The result should be the lines from the one holding "használni csak úgy" to the final line of the records below, repeated exactly and with no pictures.

- - -

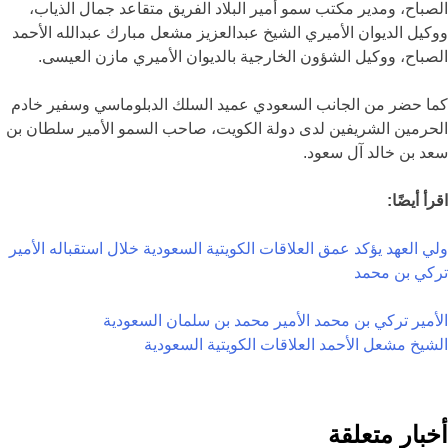
الصباح، ومدير مكتب سمو أمير البلاد الفريق متقاعد جمال الذياب،
ووكيل الديوان الأميري الشيخ عبدالعزيز مشعل مبارك عبدالله الأحمد
الصباح، ووكيل الشؤون الخارجية بالديوان الأميري مازن العيسى.
كما حضر من الجانب السعودي عميد السلك الدبلوماسي وسفير خادم
الحرمين الشريفين لدى دولة الكويت، صاحب السمو الأمير سلطان بن
سعد بن خالد آل سعود.
اقرأ أيضًا:
ولي العهد يؤكد عمق العلاقات الكويتية السعودية خلال استقباله الأمير
تركي بن محمد
الأمير تركي بن محمد
الأمير محمد بن سلمان
السعودية
الشيخ مشعل الأحمد
العلاقات الكويتية السعودية
أخبار متعلقة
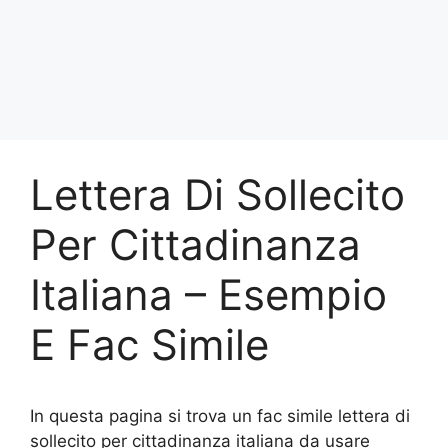
Lettera Di Sollecito
Per Cittadinanza
Italiana – Esempio
E Fac Simile
In questa pagina si trova un fac simile lettera di
sollecito per cittadinanza italiana da usare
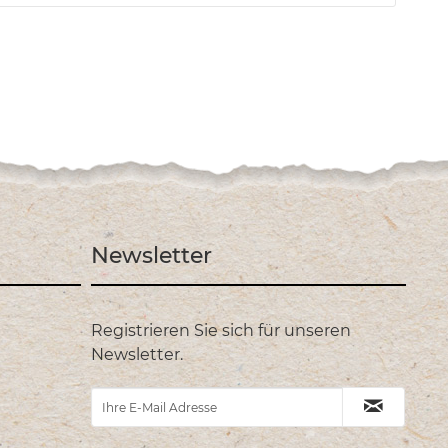
Newsletter
Registrieren Sie sich für unseren
Newsletter.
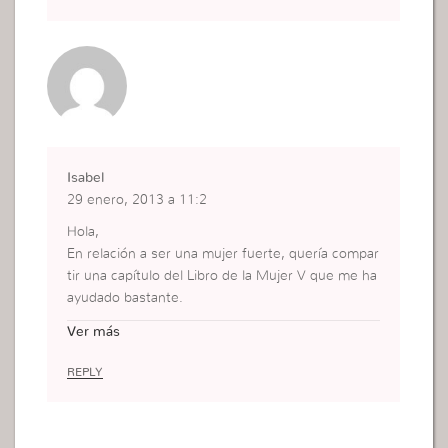
Isabel
29 enero, 2013 a 11:2
Hola,
En relación a ser una mujer fuerte, quería compar
tir una capítulo del Libro de la Mujer V que me ha
ayudado bastante.
Capítulo : Ella es fuerte
Ver más
La fuerza a la que se refiere este capítulo del Libr
o de la Mujer V no es a la fuerza física sino la me
REPLY
ntal o espiritual.
La mujer V es fuerte de mente porque ella, no ac
epta los pensamientos negativos que le llegan si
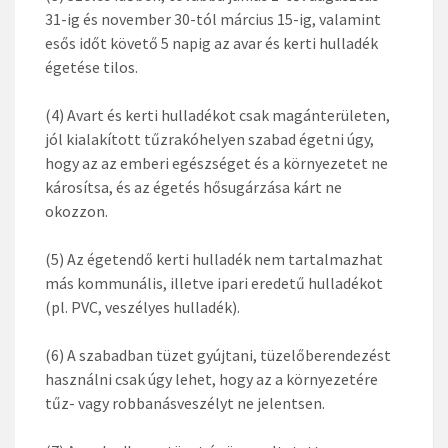
31-ig és november 30-tól március 15-ig, valamint
esős időt követő 5 napig az avar és kerti hulladék
égetése tilos.
(4) Avart és kerti hulladékot csak magánterületen,
jól kialakított tűzrakóhelyen szabad égetni úgy,
hogy az az emberi egészséget és a környezetet ne
károsítsa, és az égetés hősugárzása kárt ne
okozzon.
(5) Az égetendő kerti hulladék nem tartalmazhat
más kommunális, illetve ipari eredetű hulladékot
(pl. PVC, veszélyes hulladék).
(6) A szabadban tüzet gyújtani, tüzelőberendezést
használni csak úgy lehet, hogy az a környezetére
tűz- vagy robbanásveszélyt ne jelentsen.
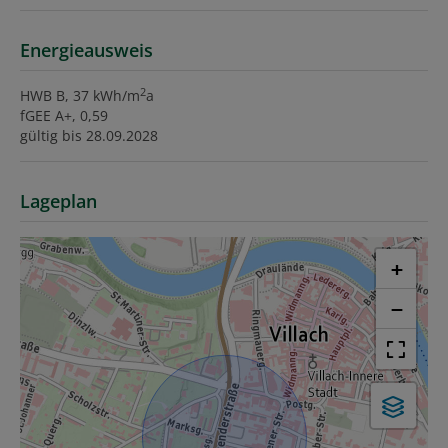
Energieausweis
2
HWB
B, 37 kWh/m
a
fGEE
A+, 0,59
gültig bis
28.09.2028
Lageplan
+
−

- - -

## [Result for this exercise]
használni csak úgy lehet, hogy az a környezetére
tűz- vagy robbanásveszélyt ne jelentsen.
Energieausweis
2
HWB
B, 37 kWh/m
a
fGEE
A+, 0,59
gültig bis
28.09.2028
Lageplan
+
−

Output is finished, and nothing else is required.